RAW-Gelände in Berlin: Räumungsdrohung und Streit um kulturelles Erbe
Die Zukunft des Berliner RAW-Geländes, eines bekannten kulturellen Zentrums, ist derzeit ungewiss. Das Areal, einst ein Bahnreparaturdepot, beherbergt seit Jahrzehnten Clubs, Konzerte und Märkte. Einige Mieter, darunter der Club Cassiopeia, könnten bereits nächste Woche das Gelände verlassen müssen.
Auf dem RAW-Gelände befinden sich derzeit Konzertlocations, ein Biergarten, eine Skatehalle und eine Boulderhalle. Zudem gibt es Lagerhallen, einen Weihnachtsmarkt und einen Flohmarkt. Die Kurth-Gruppe, der das Gelände gehört, will die Baugenehmigungen für neue Wohnungen beschleunigen.

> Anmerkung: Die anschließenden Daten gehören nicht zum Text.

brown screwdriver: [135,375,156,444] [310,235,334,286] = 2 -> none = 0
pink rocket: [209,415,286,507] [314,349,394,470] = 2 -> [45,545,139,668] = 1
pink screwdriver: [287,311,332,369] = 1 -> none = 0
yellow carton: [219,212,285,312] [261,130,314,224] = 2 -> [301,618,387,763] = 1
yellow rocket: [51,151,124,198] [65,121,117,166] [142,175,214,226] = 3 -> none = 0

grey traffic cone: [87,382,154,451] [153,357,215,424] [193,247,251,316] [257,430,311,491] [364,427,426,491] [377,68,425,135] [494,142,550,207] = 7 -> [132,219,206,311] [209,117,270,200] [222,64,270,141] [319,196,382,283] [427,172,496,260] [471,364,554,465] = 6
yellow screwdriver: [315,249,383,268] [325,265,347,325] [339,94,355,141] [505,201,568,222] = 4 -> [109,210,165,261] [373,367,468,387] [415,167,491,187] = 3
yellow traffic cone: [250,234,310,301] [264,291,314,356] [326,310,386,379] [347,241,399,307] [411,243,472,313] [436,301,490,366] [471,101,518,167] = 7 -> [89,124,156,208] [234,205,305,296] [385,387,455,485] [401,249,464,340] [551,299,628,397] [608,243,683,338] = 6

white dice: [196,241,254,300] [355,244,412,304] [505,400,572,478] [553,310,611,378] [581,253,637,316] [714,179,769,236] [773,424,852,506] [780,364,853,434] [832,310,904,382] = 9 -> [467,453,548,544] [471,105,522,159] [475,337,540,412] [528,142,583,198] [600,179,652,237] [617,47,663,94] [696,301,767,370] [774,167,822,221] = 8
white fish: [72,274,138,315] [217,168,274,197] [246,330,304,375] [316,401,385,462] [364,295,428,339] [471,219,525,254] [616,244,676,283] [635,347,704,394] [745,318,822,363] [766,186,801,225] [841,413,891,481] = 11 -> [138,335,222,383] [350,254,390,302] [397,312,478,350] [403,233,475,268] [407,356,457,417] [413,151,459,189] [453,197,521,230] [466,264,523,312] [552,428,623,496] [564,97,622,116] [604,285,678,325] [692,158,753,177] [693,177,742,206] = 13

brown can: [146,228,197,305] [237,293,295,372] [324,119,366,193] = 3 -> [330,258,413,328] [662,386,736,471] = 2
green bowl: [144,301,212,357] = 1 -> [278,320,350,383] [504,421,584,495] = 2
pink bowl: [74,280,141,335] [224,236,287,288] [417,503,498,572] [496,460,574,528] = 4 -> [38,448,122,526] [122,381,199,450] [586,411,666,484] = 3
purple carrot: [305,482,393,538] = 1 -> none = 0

Das Unternehmen wirft der Berliner Stadtregierung vor, frühere Vereinbarungen gebrochen zu haben. Der Streit dreht sich darum, wie viele Wohnungen gebaut werden sollen und ob die historischen Hallen, die von Clubs genutzt werden, erhalten bleiben können. Senat und Bezirksverwaltung haben weitere Gespräche gefordert, um die kulturelle Identität des Geländes zu bewahren.
Dem Club Cassiopeia und anderen Mietern droht in Kürze die Räumung. Der Konflikt betrifft sowohl Wohnungsbaupläne als auch den Erhalt kultureller Räume. Behörden und Eigentümer müssen die Differenzen beilegen, um die Zukunft des Geländes zu sichern.